Although the Japanese Bobtail can be seen in a variety of color patterns, the most popular pattern is the tricolor calico.
The Japanese Bobtail’s coat, which is said to be as soft as a rabbit fur, can be either short or long.
Personality and Temperament
The Japanese Bobtail is a friendly, affectionate and highly intelligent cat. This cat loves to be loved, and enjoys playing with children, and have been known to play in the water as well. It enjoys human companionship, and can even “converse” in chirping voices and a variety of tones, which has been called “singing” by some breeders.
THINGS TO CONSIDER
The Bobtail is extremely active and playful, especially when it comes to jumping and prancing about.
IDEAL LIVING CONDITIONS
Always attentive and loving, the Bobtail makes for a wonderful indoor companion. In fact, if it sees a distraught person, the Bobtail will offer a paw for comfort.

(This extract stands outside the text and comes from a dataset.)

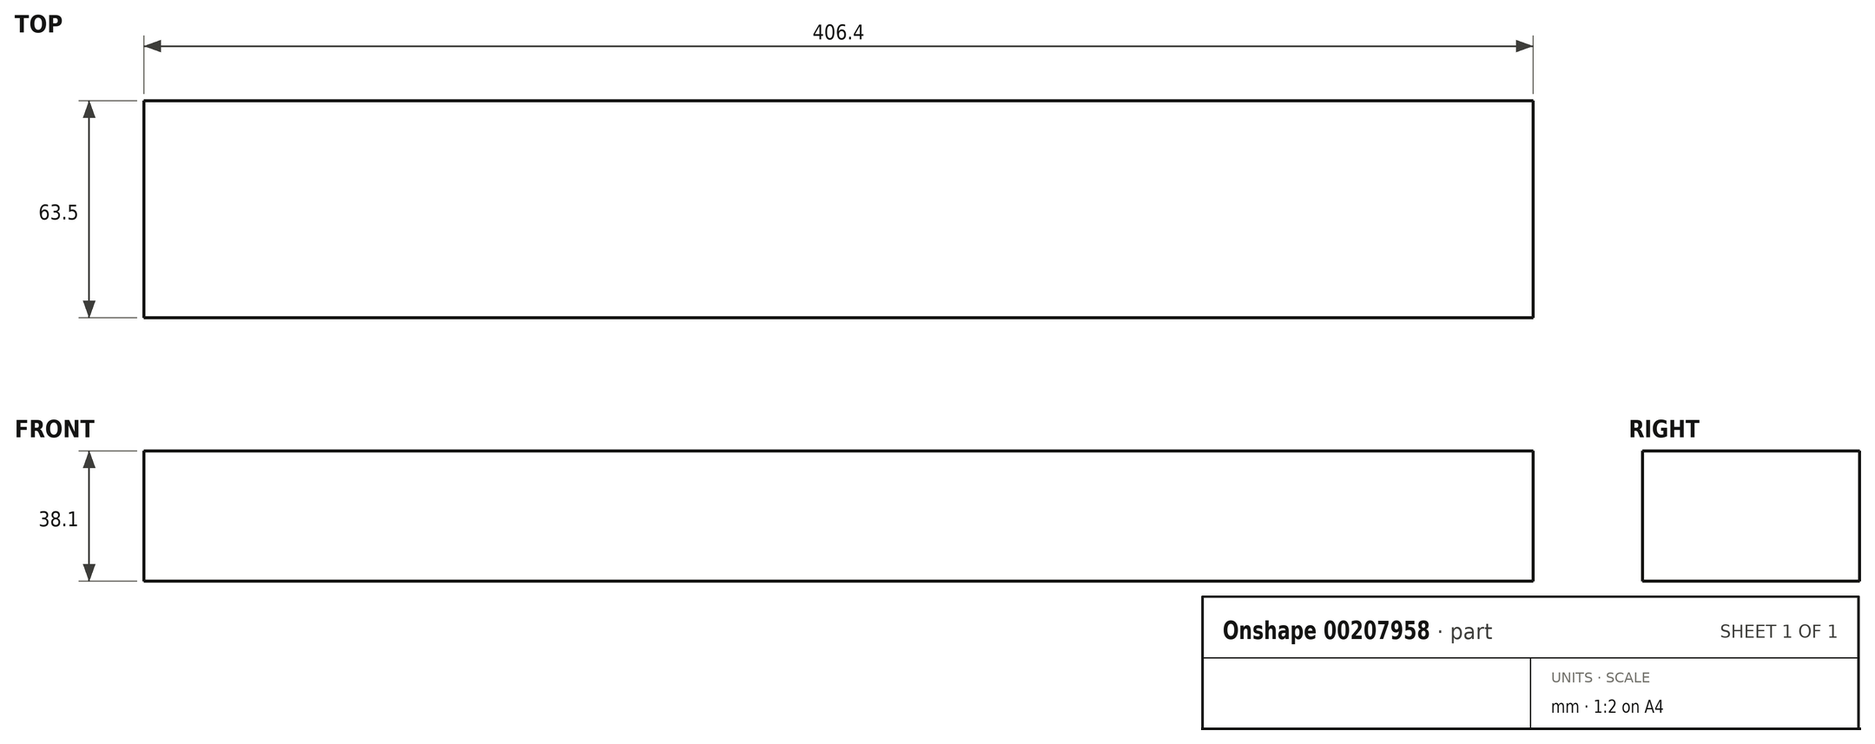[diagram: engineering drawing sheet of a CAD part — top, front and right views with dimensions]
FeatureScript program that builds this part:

The Japanese Bobtail is a good self groomer, only requiring the occasional bath and brush. A born show cat, the Japanese Bobtail is bold, curious and alert. It requires regular activity and attention from its people.

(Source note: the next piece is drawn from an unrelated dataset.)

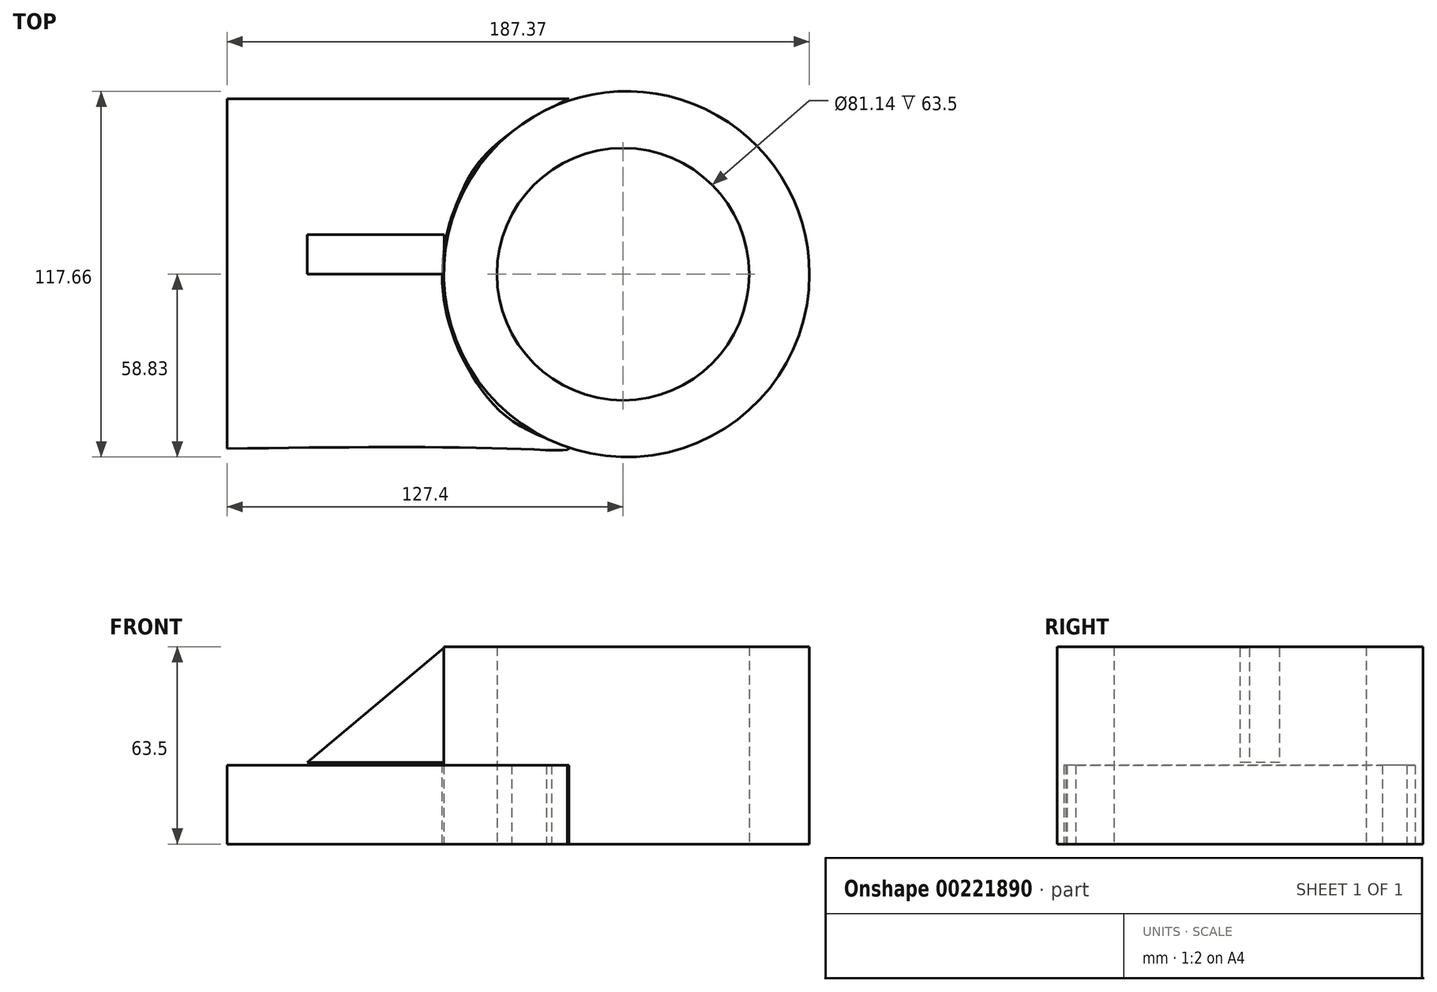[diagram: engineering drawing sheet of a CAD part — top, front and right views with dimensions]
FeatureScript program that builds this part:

The Japanese Bobtail is no more prone to a condition than any other cat breed.
History and Background
The origin of the Bobtail is riddled with ambiguity. Although not thought of as exclusively Japanese, this ancient breed originally appears to have developed in other regions of the Far East, including Malaysia, Thailand, and Burma.
There are many references to short-tailed cats in Japanese folklore, including the story of a cat whose tail caught fire from a spark from a nearby heart. The jittery cat ran hither and yon, and set fire to houses in the Imperial city. In the morning the city was razed to the ground and the Emperor, seething with anger, passed a decree that the tail of all cats was to be chopped short to prevent another mishap.

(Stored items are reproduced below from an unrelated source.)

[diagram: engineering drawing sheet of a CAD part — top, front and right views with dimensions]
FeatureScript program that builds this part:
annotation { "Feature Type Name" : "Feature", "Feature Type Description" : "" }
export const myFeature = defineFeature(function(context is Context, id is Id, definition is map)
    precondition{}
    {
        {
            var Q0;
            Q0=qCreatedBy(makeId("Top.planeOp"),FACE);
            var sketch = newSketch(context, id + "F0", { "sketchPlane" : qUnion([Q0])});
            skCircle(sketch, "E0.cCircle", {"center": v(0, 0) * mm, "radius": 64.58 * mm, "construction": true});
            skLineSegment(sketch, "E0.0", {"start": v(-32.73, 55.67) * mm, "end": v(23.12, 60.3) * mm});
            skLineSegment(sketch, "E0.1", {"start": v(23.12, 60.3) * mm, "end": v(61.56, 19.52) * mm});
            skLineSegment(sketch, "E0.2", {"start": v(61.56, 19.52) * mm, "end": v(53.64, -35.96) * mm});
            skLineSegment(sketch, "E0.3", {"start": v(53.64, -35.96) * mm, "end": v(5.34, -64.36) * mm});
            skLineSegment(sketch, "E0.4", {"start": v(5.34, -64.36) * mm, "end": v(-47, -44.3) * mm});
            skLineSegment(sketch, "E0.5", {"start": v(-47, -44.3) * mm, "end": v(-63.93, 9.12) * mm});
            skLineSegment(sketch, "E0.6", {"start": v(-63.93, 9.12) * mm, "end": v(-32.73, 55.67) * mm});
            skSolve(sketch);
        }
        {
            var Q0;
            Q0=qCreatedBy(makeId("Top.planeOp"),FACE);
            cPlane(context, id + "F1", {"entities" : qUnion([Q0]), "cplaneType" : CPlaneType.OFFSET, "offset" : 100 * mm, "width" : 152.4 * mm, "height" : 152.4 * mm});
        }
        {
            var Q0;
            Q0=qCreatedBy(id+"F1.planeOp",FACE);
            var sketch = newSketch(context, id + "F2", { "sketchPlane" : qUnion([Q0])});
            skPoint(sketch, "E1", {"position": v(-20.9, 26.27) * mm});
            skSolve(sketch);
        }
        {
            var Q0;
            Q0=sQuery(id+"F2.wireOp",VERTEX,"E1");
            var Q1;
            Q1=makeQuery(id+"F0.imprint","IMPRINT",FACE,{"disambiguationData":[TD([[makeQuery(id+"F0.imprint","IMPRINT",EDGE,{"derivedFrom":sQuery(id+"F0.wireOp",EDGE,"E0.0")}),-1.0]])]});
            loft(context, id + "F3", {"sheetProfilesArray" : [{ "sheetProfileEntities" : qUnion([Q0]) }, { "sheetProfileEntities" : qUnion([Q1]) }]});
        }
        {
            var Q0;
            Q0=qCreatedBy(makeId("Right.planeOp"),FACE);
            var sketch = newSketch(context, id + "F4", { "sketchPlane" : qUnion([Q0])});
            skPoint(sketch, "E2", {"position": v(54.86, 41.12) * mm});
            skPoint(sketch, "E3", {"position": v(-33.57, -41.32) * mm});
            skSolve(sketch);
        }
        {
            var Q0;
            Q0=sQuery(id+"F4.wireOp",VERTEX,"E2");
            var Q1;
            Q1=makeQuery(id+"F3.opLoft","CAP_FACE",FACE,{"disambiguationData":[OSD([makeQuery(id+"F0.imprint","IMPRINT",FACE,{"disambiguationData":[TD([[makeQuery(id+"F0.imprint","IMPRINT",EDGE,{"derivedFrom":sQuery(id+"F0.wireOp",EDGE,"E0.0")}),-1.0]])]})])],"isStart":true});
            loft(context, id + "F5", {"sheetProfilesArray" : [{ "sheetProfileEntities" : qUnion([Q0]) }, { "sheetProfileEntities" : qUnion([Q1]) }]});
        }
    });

There is also the legend of Maneki Neko, the “beckoning cat” that attracted many passerby; so much so, in fact, that its figure is now considered a symbol of good fortune in storefronts and homes. The facade of the Gotokuji Temple near Tokyo also depicts a representation of the cat, which seems to raise one paw as a sign of welcome.
Domestic cats came into Japan from China and Korea around the 6th century, though it is not known whether these cats possessed the hallmark short tail of the Bobtail.
In the 17th century many Bobtails roved the streets and countryside of Japan. There are even paintings and woodcut prints from the era depicting tri-colored cats with short tails. Most often referred to in Japan as mi-ke, the cats are white with bold patches or red and black. They were revered by the Japanese, who provided them with luxurious and pampered lives in temples and palaces.
However, the fate of the cats would forever be changed when the Japanese silk industry was threatened. When mice began destroying precious silk worms and cocoons on which Japanese silk industry thrived upon, the government declared that all cats be set free to counter the menace. The Bobtail, then forced to fend for itself on the street, was relegated to a common domestic cat.
Though it is still considered a symbol of good fortune in Japan today, the Bobtail will probably never be perceived with the symbol of status as it once was.
The first Bobtails were imported to the United States in the early 1900s, though they would not become popular until 1968, when Elizabeth Freret imported three Bobtails from Japan. Along with other like-minded breeders, Freret began a breeding program.
In 1969, the Cat Fanciers’ Association (CFA) accepted Japanese Bobtails for registration. In 1971, Bobs were granted provisional status, and in 1976 gained Championship status in the CFA.
Today, all the major cat associations accept the Japanese Bobtail for Championship. Recently a long-haired variety of the breed has staged an appearance in the U.S. and been accepted. It is now widely accepted that this long-haired variety is as old as the short-haired variety.